To understand where this standard error comes from, remember that the mean value of b_h_edu among people who do (or do not) have c_act==1 is a random variable, as is the difference in means between those who have c_act==1 and those who have c_act==0. The variance of the difference of two independent random variables is the sum of their individual variances. Here, our estimator of the variance of the difference in b_h_edu between those with c_act==1 and those with c_act==0 is the sum of the variances of the subgroup means; the estimated variance of each subgroup mean is the square of the estimated standard error. If you used the results of your ttest command to calculate the standard error of the difference in means “by hand” (by which I mean, using Stata to do arithmetic instead of using the ttest command), what answer would you arrive at?

Question 9

If you have answered Question 8 correctly, you might be wondering why the standard error you just calculated differs (slightly) from the one reported by the ttest command. The answer is that our “by hand” calculation did not assume that the variance of b_h_edu was the same in both groups, but Stata’s ttest command does impose that assumption – unless you add the unequal option. Trying redoing your ttest with unequal at the end. What is the estimated standard error on the difference in means now?

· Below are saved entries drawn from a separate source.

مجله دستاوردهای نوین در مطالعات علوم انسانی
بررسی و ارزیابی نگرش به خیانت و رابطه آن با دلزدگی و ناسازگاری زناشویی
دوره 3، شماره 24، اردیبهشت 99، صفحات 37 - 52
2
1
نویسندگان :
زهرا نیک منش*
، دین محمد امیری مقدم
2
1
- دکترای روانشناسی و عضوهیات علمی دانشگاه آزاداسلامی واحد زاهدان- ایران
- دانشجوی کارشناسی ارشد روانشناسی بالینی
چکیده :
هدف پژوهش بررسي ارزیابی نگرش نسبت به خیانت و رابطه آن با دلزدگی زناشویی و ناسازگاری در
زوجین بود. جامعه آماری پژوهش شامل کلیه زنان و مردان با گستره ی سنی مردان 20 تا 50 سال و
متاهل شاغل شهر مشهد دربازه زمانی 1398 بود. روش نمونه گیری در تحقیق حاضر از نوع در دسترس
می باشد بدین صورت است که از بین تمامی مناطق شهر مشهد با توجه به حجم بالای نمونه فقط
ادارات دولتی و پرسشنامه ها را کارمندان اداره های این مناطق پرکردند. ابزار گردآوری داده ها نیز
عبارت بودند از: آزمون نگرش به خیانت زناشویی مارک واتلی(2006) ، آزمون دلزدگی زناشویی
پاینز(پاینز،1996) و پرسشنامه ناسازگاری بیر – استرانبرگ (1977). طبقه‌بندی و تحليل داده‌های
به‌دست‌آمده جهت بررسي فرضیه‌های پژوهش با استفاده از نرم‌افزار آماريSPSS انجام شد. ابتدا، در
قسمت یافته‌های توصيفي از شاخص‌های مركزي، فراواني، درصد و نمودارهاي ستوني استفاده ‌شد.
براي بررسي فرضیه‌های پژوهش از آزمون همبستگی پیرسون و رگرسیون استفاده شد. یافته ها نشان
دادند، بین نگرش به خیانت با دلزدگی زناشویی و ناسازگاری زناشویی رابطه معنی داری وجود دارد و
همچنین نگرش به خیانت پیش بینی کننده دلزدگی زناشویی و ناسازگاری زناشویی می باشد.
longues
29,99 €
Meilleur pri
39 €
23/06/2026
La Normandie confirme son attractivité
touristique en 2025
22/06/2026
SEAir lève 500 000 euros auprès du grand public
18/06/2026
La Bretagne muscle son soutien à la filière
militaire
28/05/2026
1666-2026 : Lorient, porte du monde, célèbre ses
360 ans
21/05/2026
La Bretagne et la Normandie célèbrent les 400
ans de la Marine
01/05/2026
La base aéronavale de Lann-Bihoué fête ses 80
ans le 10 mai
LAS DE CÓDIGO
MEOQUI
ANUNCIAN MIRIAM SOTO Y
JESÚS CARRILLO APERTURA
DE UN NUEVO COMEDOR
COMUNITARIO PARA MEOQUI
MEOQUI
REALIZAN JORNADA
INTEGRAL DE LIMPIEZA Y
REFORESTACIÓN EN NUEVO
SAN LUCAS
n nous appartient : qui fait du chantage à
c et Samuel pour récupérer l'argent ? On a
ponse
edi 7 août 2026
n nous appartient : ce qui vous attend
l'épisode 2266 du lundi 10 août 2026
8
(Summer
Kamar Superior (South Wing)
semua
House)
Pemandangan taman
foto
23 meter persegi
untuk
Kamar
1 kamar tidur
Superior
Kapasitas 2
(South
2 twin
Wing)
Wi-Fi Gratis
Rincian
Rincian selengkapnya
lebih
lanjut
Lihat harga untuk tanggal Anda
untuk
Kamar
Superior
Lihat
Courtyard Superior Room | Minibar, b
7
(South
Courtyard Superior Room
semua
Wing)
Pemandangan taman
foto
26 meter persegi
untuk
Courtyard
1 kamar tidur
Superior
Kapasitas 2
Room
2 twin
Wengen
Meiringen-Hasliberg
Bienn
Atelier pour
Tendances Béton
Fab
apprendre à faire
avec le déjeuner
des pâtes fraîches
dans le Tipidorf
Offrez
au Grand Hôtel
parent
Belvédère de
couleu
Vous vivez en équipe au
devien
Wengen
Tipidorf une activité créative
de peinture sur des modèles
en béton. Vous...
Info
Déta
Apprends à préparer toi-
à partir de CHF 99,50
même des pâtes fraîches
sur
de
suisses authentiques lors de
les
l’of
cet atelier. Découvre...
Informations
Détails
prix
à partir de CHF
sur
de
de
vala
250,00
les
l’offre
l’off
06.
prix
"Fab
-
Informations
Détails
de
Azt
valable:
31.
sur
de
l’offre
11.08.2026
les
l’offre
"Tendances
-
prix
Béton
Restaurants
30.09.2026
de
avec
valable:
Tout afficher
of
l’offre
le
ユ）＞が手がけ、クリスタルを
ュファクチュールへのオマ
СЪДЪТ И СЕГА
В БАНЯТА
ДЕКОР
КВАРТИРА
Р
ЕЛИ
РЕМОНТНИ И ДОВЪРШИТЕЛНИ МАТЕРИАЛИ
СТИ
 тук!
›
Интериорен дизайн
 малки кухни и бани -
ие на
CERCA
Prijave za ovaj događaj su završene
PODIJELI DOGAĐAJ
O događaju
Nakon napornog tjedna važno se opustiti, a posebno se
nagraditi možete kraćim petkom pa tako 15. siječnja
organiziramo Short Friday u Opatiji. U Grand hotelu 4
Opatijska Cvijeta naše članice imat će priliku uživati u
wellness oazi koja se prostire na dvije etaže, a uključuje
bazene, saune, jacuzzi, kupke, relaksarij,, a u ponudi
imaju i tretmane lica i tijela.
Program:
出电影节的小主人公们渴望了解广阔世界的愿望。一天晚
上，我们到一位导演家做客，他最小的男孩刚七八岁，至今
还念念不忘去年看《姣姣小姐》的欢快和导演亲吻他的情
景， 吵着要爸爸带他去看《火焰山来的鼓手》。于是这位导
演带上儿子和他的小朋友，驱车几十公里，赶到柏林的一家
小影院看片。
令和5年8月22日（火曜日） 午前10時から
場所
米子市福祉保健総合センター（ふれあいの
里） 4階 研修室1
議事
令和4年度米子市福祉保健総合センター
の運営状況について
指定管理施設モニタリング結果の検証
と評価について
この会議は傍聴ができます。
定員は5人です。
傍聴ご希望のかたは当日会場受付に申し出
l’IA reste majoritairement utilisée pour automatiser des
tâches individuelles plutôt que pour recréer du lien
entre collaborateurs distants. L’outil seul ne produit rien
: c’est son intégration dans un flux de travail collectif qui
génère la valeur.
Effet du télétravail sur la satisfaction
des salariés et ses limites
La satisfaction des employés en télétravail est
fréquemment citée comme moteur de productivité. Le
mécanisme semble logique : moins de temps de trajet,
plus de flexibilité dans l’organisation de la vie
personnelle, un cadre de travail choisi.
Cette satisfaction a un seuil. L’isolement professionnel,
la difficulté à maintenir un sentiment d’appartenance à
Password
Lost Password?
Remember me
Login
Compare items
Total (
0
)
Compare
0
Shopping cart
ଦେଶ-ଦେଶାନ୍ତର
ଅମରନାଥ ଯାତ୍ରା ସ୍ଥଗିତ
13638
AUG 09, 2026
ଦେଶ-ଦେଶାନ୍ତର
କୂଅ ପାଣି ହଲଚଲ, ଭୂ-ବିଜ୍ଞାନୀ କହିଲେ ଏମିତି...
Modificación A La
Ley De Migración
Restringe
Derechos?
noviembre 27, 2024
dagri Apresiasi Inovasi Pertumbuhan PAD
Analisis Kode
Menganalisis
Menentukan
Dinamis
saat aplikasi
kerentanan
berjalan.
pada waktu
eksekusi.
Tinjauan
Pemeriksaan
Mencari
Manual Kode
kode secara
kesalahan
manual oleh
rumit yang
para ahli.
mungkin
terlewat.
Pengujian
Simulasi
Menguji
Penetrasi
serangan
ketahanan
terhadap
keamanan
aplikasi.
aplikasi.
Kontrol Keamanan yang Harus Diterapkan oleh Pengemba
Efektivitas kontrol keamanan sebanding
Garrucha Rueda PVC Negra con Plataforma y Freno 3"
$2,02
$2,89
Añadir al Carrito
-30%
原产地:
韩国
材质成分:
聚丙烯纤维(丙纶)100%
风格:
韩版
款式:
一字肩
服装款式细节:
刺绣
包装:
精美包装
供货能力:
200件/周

It should match your answer to Question 8.

Question 10

We can also test whether the mean of a variable (b_h_edu) is the same in two groups by regressing it on a dummy characterizing the two groups. What command would you use to regress b_h_edu on c_act, restricting the sample to the control group in the RCT?

Question 11

When you run this regression, what is the estimated coefficient on c_act?

Question 12

What is the estimated standard error associated with the coefficient on c_act?

Question 13

How does the standard error from your regression compare to the standard error you got when you used the ttest command?

Question 14

When we run a simple OLS regression, Stata assumes that errors are homoskedastic (the variance of the error term does not vary across observations). As an alternative, we can add , robust at the end of our regression command to tell Stata to calculated heteroskedasticity-robust standard errors (which are the default in most applied microeconomic research). Rerun your regression, adding , robust at the end. What is the estimated standard error associated with the coefficient on c_act now?

Question 15

You might (quite reasonably) be surprised to learn that the standard error reported after an OLS regression with robust standard errors is not the same as the one we calculated ourselves using the formula. So, now we have three different standard errors! The robust standard error from Question 14 differs from the standard error that you calculated by hand in Question 8 because of a degrees of freedom correction – Stata’s robust standard errors are but one of several different variants of the Huber-Eicker-White heteoskedasticity robust standard error. Type

reg b_h_edu c_act if act_any==0, vce(hc2)

and confirm that your standard error matches the answer to Question 8. What is that standard error?

This exercise is part of Module 2: Selection Bias and the Experimental Ideal.